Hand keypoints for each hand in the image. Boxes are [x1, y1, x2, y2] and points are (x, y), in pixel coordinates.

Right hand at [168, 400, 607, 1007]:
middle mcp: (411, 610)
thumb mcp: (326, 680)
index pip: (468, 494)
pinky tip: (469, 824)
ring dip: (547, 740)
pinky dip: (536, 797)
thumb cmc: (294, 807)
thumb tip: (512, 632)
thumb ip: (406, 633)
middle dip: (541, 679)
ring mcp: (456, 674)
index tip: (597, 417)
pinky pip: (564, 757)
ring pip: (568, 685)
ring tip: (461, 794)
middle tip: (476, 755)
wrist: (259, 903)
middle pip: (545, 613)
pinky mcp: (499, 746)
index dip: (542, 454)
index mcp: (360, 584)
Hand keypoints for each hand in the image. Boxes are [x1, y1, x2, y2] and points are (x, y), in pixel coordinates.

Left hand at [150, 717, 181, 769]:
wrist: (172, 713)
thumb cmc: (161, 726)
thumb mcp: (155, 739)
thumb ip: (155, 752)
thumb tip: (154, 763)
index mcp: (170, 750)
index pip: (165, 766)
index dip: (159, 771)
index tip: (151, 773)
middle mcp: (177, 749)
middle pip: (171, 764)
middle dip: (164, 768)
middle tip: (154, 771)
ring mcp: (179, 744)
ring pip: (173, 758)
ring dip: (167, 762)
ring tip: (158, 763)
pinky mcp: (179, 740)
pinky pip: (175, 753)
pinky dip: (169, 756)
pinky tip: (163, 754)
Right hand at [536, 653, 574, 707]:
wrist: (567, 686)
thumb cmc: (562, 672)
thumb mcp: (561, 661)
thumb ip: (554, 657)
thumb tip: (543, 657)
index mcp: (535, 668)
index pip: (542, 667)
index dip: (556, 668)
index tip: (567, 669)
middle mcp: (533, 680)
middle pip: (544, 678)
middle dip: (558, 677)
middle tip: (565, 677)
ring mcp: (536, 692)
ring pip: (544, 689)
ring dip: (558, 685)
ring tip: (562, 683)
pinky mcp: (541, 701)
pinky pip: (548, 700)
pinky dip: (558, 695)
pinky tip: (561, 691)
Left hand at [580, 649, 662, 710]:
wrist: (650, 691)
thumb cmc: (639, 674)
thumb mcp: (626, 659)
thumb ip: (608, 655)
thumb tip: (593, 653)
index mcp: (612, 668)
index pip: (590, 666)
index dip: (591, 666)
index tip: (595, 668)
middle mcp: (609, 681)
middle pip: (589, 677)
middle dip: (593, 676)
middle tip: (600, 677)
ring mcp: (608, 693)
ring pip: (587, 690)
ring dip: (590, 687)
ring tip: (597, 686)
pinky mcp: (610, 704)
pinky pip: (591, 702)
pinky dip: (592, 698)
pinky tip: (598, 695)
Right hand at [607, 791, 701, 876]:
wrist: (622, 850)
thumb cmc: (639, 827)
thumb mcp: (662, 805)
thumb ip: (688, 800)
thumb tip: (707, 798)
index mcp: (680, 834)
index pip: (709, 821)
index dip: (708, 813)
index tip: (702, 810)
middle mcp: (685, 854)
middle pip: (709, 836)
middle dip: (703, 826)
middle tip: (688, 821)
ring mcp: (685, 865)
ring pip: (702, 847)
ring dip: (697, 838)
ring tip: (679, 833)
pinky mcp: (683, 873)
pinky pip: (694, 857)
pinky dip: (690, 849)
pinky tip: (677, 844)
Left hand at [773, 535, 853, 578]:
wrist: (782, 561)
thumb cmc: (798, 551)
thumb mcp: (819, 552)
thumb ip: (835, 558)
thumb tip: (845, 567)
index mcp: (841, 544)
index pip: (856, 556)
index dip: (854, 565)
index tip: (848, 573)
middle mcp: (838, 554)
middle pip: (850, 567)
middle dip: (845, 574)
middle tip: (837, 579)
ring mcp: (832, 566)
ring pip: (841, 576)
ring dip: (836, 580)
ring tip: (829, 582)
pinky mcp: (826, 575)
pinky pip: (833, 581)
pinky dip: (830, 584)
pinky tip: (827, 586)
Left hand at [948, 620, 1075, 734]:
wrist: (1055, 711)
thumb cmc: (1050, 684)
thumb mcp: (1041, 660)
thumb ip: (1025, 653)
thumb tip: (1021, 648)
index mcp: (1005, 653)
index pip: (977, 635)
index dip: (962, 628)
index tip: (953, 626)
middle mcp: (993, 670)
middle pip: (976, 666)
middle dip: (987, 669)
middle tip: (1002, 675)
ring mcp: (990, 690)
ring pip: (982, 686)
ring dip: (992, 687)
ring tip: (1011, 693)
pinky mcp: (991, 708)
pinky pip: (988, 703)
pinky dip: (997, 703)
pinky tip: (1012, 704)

****************************************

Starting at the line that has "middle pip: (589, 677)" in the records above, restate word for word every line until the one that has "pinky mcp: (683, 873)", and include that one as well.

* OUTPUT OF THE EXERCISE:
middle pip: (589, 677)
middle dip: (593, 676)
middle tip: (600, 677)
ring mcp: (608, 693)
ring pip: (587, 690)
ring dip: (590, 687)
ring tip: (597, 686)
pinky mcp: (610, 704)
pinky pip: (591, 702)
pinky dip: (592, 698)
pinky tip: (598, 695)
Right hand at [607, 791, 701, 876]:
wrist: (622, 850)
thumb cmc: (639, 827)
thumb mcp: (662, 805)
thumb ip: (688, 800)
thumb tip: (707, 798)
index mcp: (680, 834)
index pip: (709, 821)
index dip: (708, 813)
index tip: (702, 810)
middle mcp: (685, 854)
middle pip: (709, 836)
middle dip: (703, 826)
middle tip: (688, 821)
ring mcp: (685, 865)
ring pip: (702, 847)
ring dip: (697, 838)
ring tip: (679, 833)
pinky mcp: (683, 873)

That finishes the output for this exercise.